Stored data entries
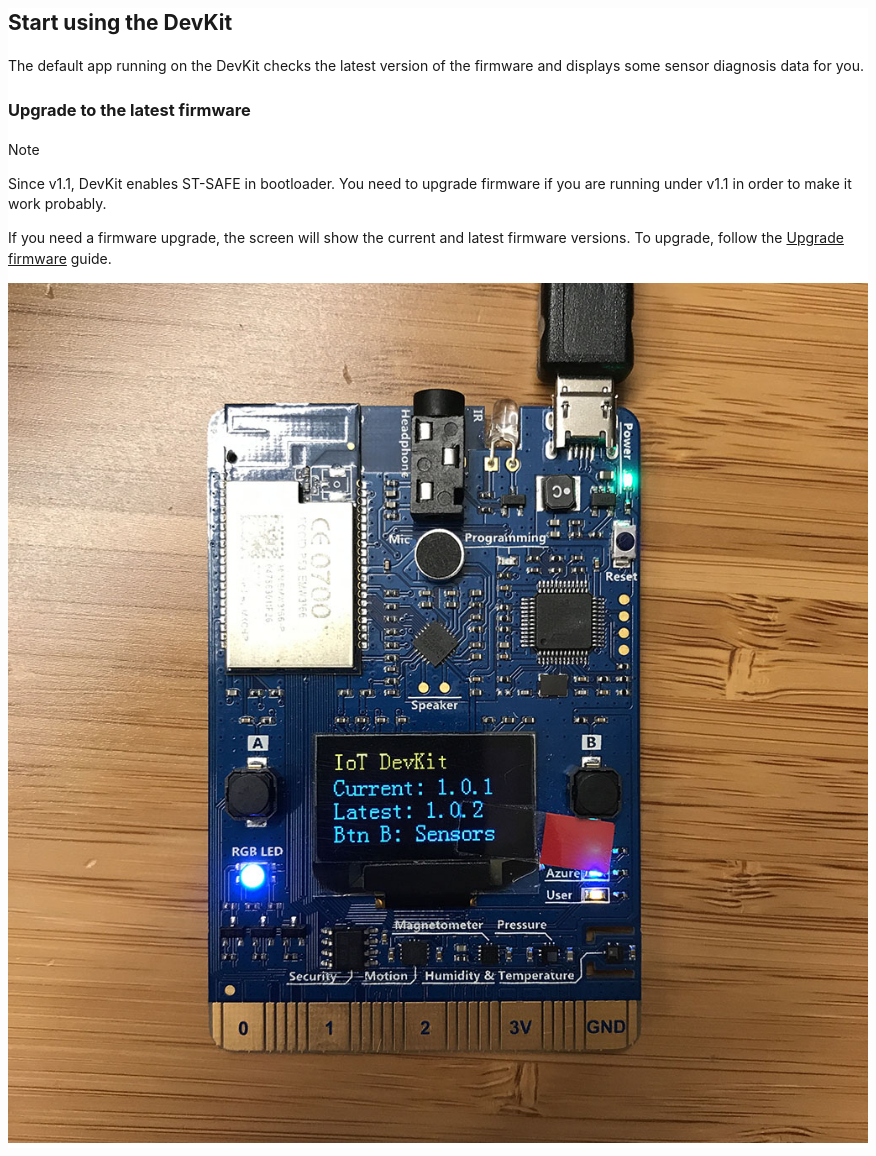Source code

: ## Start using the DevKit

The default app running on the DevKit checks the latest version of the firmware and displays some sensor diagnosis data for you.

### Upgrade to the latest firmware

> [!NOTE] 
> Since v1.1, DevKit enables ST-SAFE in bootloader. You need to upgrade firmware if you are running under v1.1 in order to make it work probably.
>
>


If you need a firmware upgrade, the screen will show the current and latest firmware versions. To upgrade, follow the [Upgrade firmware](https://microsoft.github.io/azure-iot-developer-kit/docs/upgrading/) guide.

![Display of current and latest firmware versions](./media/iot-hub-arduino-devkit-az3166-get-started/getting-started/firmware.jpg)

→ **WHAT NEEDS TO BE DONE**
Scan the entries and show every line in which the word "running" is found.

→ **RESULT OF THIS EXERCISE**
The default app running on the DevKit checks the latest version of the firmware and displays some sensor diagnosis data for you.
> Since v1.1, DevKit enables ST-SAFE in bootloader. You need to upgrade firmware if you are running under v1.1 in order to make it work probably.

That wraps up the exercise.